The Brontë's father was a clergyman and religion has influenced the novel. Joseph is a hellfire and brimstone character, probably based on an ecclesiastical instructor. These educators appear frequently in the novel as teachers to the young characters like Cathy and Linton. 

Literary tradition

Wuthering Heights is not in the sedate tradition of Victorian literature and belongs more to that of the gothic novel. (Mary Shelley had published Frankenstein (1818) and Valperga (1823) during Emily's childhood.)
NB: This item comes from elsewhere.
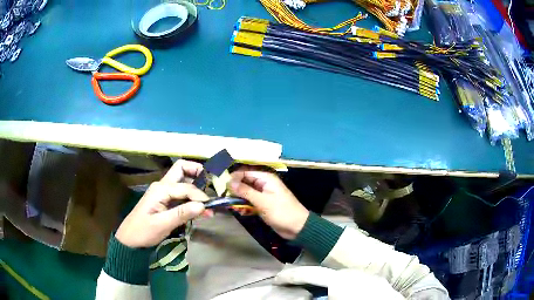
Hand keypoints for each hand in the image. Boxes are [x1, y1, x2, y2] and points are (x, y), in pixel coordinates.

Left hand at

At the time of writing the novel of the Romantic movement, inspired by the French Revolution of 1789, with its themes of nature, the individual, irrationality, freedom and mysticism were in vogue in European literature. Walter Scott's Rob Roy (1817), also set in the wild border country with characters from landed gentry, has parallels with Emily Brontë's romance. Both female main characters, Cathy and Diana, are also equally out of place among their coarse families. 

Byron's sexually attractive, passionate, proud and malevolent heroes were taken up by Charlotte Bronte and closely resemble the portrait of Heathcliff described by Emily. 

Religion in Wuthering Heights also extends to a primal experience of the spiritual which was important to the Romantic movement. Heathcliff is a dark-skinned demonic figure, though his ill-treatment at the hands of Hindley and rejection by the Lintons are reminders of how Frankenstein's monster became evil through social repudiation.